The Delta variant was first sequenced in Norway in early May in Oslo and Viken, and as of June 15th, there have been 139 confirmed cases of the virus mutation in Norway.
The variant only accounts for around one percent of all Covid cases in Norway, according to the Norwegian Institute of Public Health (NIPH). Despite this the NIPH still considers the Delta variant a variant of concern.
The virus has been detected in a few different places across Norway, such as Oslo, Fæeder, Trondheim, Bergen and even further north in Troms and Finnmark.
Preben Aavitsland, chief physician at the NIPH, has told newspaper VG there is a chance that the Delta strain could soon replace the Alpha variant, which was first detected in the UK, as the dominant variant in Norway.
Part of the reason for this is that the Delta variant spreads faster than others; another reason it may become the dominant one is that research indicates that vaccines are slightly less effective against the Delta variant especially after one dose.
Research from the UK indicates that a single dose of a Covid-19 vaccine only provides 33 percent protection against symptomatic illness caused by the Delta variant.
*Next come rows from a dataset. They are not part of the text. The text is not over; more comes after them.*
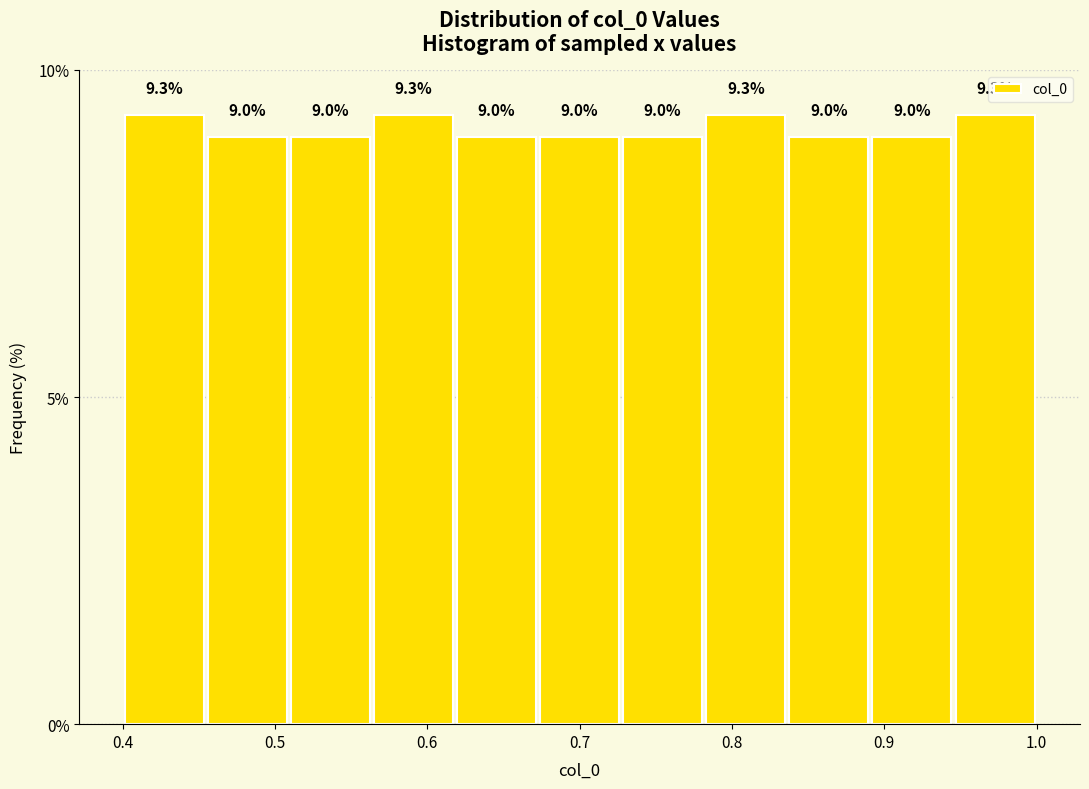

Reading left to right, list every bar in this chart as the range it spans on the x-axis followed by its height. The bar edges are not printed on the chart, so give them approximately, as read against the axis.

0.40 to 0.45: 9.3
0.45 to 0.51: 9.0
0.51 to 0.56: 9.0
0.56 to 0.62: 9.3
0.62 to 0.67: 9.0
0.67 to 0.73: 9.0
0.73 to 0.78: 9.0
0.78 to 0.84: 9.3
0.84 to 0.89: 9.0
0.89 to 0.95: 9.0
0.95 to 1.00: 9.3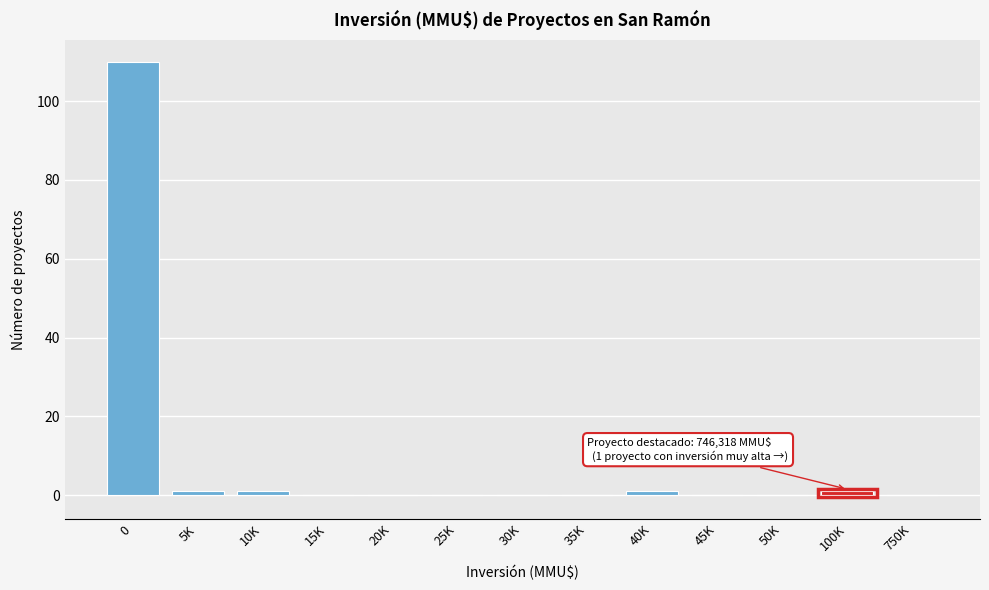

Reading left to right, list all the values displayed in this chart.

0=110	5K=1	10K=1	15K=0	20K=0	25K=0	30K=0	35K=0	40K=1	45K=0	50K=0	100K=1	750K=0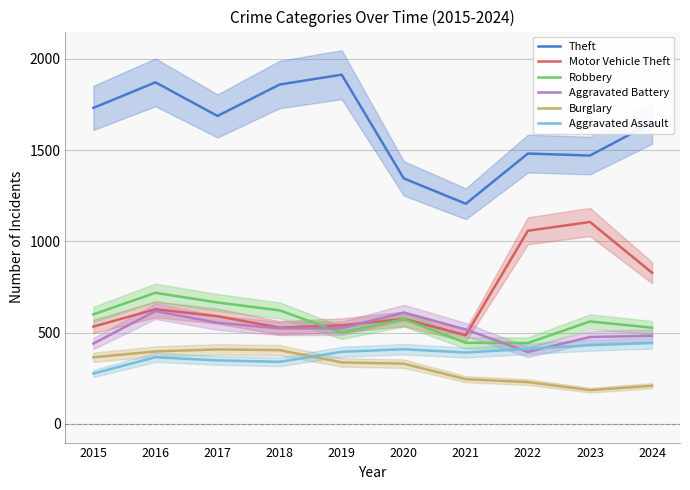

True or false: Theft has a value of 1871 at 2016.

True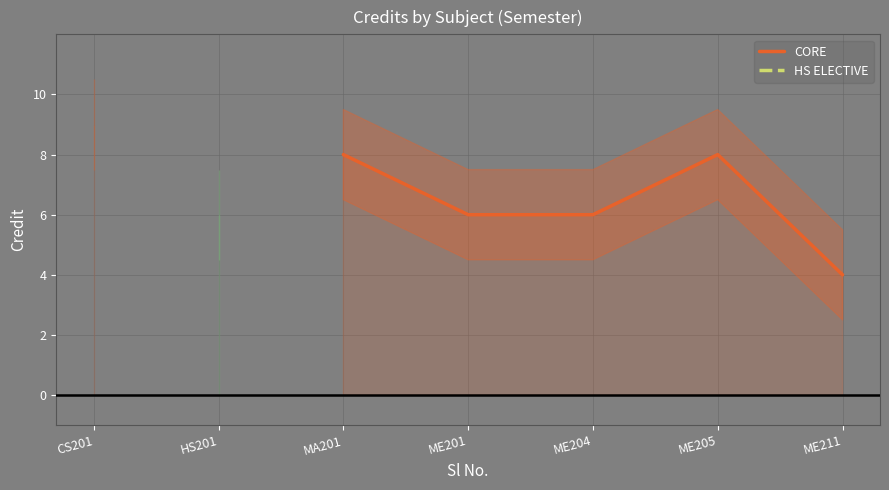

True or false: HS ELECTIVE and CORE intersect in this chart.

False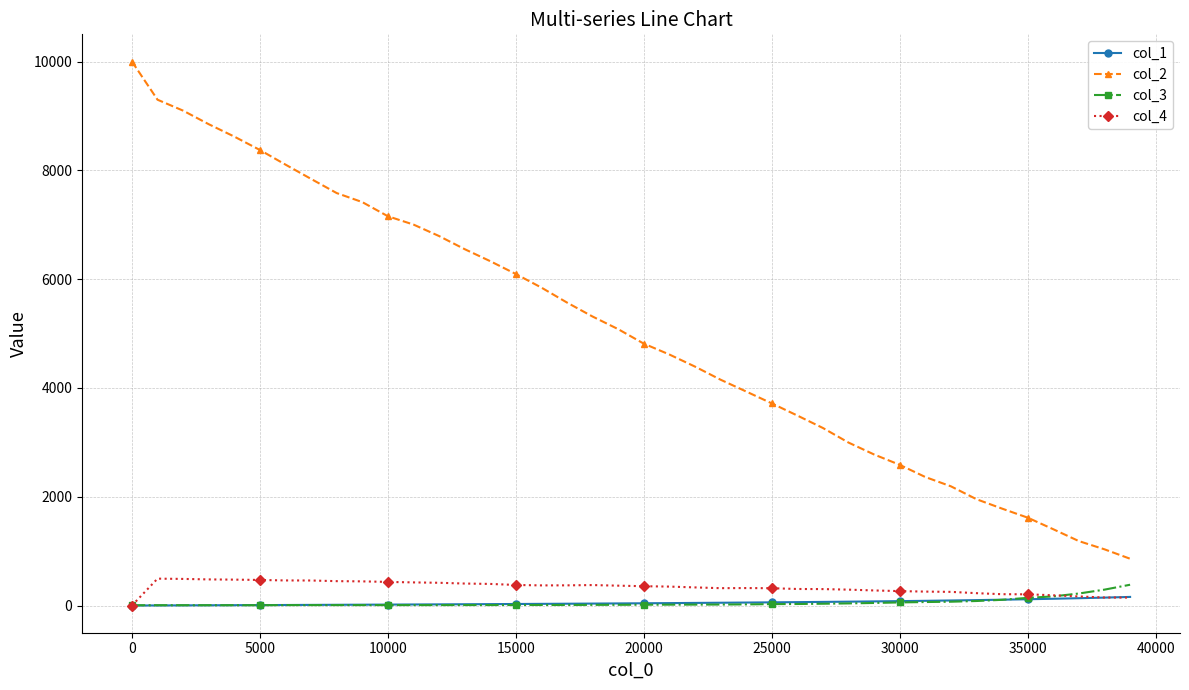

What is the maximum value shown in the chart?

10000.0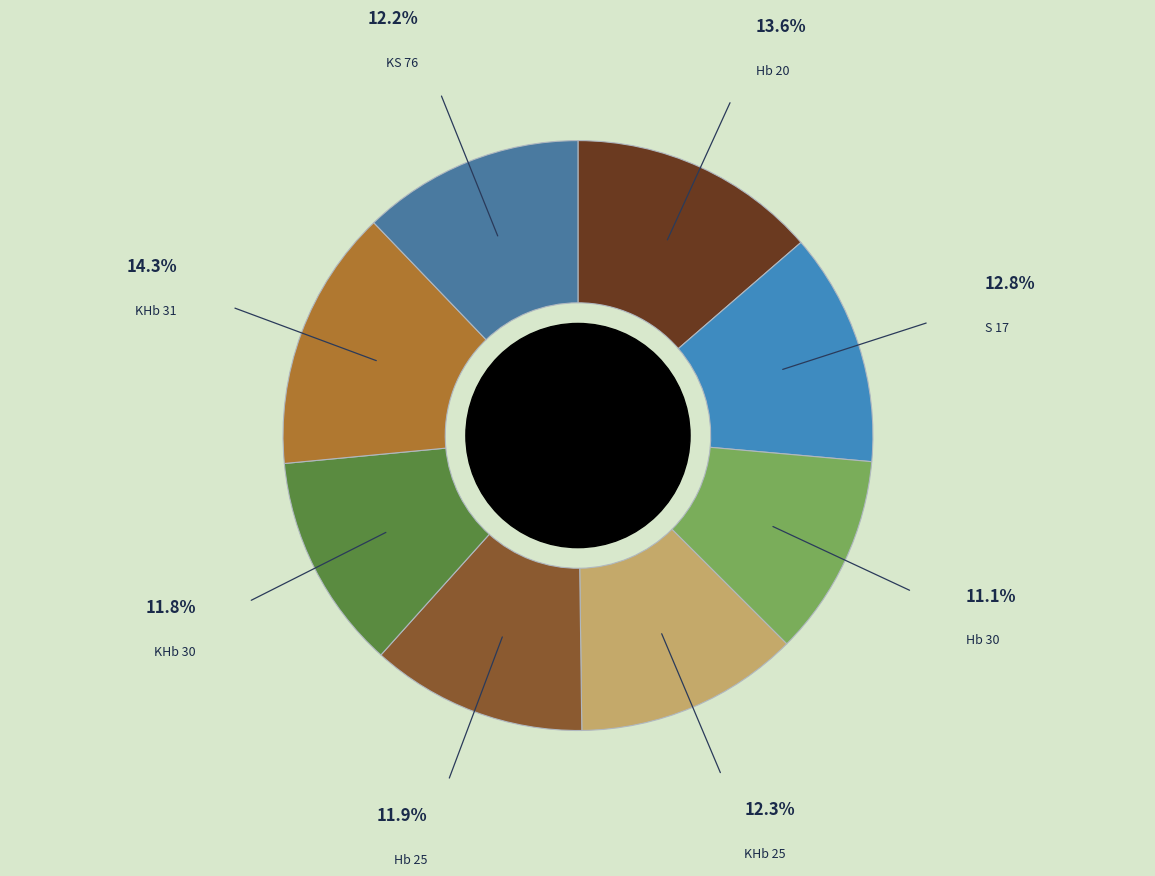

Is there any slice that represents more than half of the pie?

No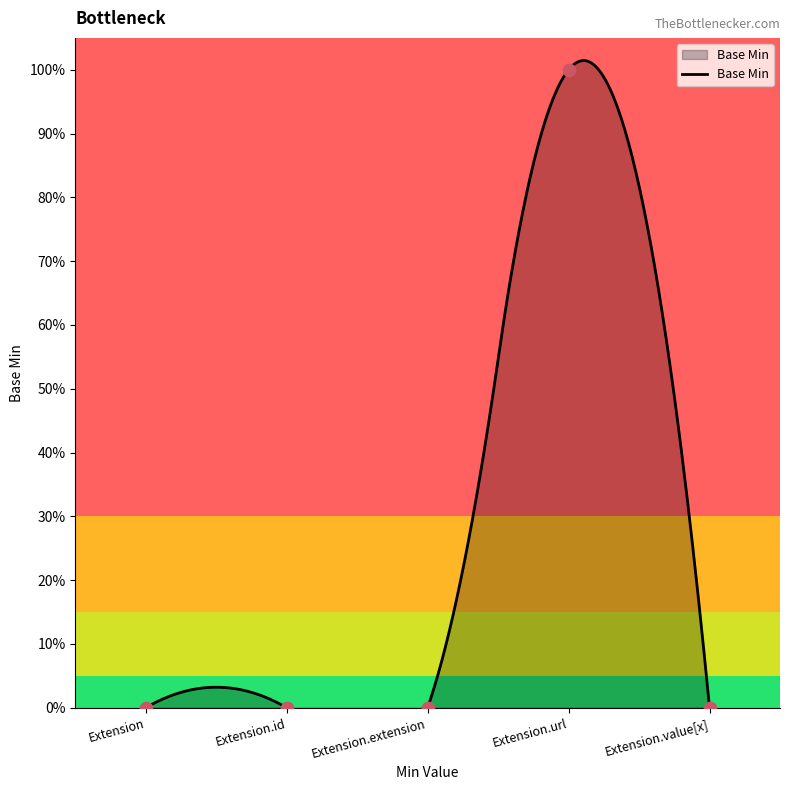

Between Extension.extension and Extension, which is larger?

Extension.extension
However, two doses of both the Pfizer and AstraZeneca will offer over 90 percent protection against the variant.
Could concerns around the variant affect the reopening?
Norwegian PM Erna Solberg has said consistently that the government will take a data over dates approach to easing Covid-19 measures.
The government uses three checkpoints when assessing whether it will lift measures; these are the infection situation and infection rates, capacity within the health service and vaccination.
This means a sharp rise in infections and hospitalisations could derail the governments reopening plan or put plans to lift more measures on hold.
Research from a risk assessment of the Delta virus by the NIPH in June found that the Delta variant was both more infectious and more likely to lead to more severe Covid-19 than the Alpha variant, which fuelled a third coronavirus wave in parts of Norway during the spring.
“The Delta variant gives more serious disease than the alpha variant and is more easily spread,” the risk assessment outlined.
This means that the potential for the Delta variant to halt Norways reopening plan, as it has done in the UK, for example, is certainly there but, what have the experts said?
The expert view
Preben Aavitsland, chief physician at the NIPH, has said that while the Delta strain could become the dominant strain of Covid in Norway as early as July, he isn’t worried because more and more people are being vaccinated.
“We are currently not too worried about the consequences of it taking over, even if it happens in July. By the end of July, most people over 45 will be fully vaccinated,” he told VG.
“We must expect some spread, but as it looks now, we can hope that this variant will not be a major threat. But we must emphasise that there is some uncertainty, and we will follow developments closely,” he added.